▸ **EXERCISE**:
Pick out every line of the data that contains the string "pour" and copy each one. Case matters.

▸ **PROVIDED DATA**:
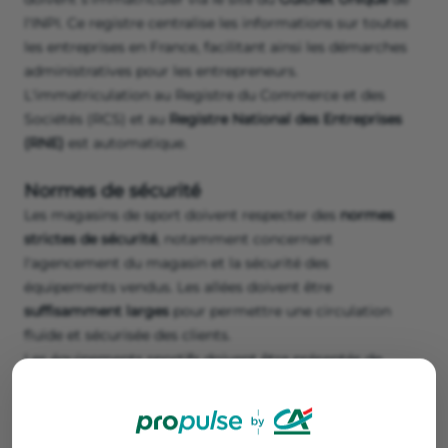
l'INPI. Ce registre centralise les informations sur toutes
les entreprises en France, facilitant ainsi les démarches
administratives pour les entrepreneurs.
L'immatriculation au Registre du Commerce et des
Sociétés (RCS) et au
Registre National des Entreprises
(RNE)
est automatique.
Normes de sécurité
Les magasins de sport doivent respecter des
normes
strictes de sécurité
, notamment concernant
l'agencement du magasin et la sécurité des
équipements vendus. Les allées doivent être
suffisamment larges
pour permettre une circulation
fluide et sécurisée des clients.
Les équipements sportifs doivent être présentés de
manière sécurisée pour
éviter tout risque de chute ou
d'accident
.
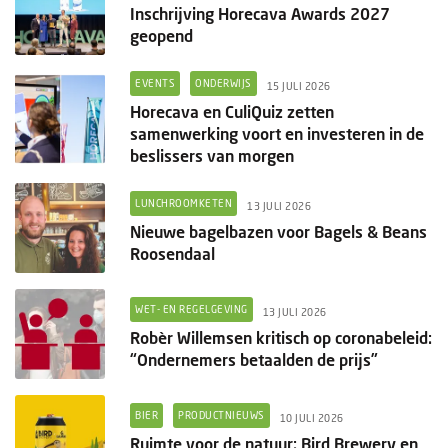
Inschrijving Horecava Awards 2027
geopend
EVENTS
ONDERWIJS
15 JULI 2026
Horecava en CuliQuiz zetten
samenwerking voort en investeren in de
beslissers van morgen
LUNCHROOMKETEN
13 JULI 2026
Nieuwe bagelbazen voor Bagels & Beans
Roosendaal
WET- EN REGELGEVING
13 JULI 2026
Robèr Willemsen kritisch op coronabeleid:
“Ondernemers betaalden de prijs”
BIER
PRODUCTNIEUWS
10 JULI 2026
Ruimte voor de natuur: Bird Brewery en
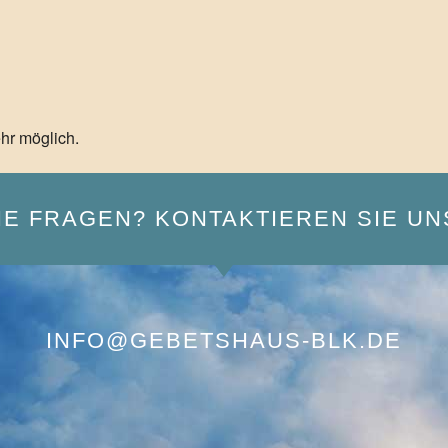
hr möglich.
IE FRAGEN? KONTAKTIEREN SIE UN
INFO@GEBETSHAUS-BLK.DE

▸ **EXERCISE RESPONSE**:
administratives pour les entrepreneurs.
pour permettre une circulation
manière sécurisée pour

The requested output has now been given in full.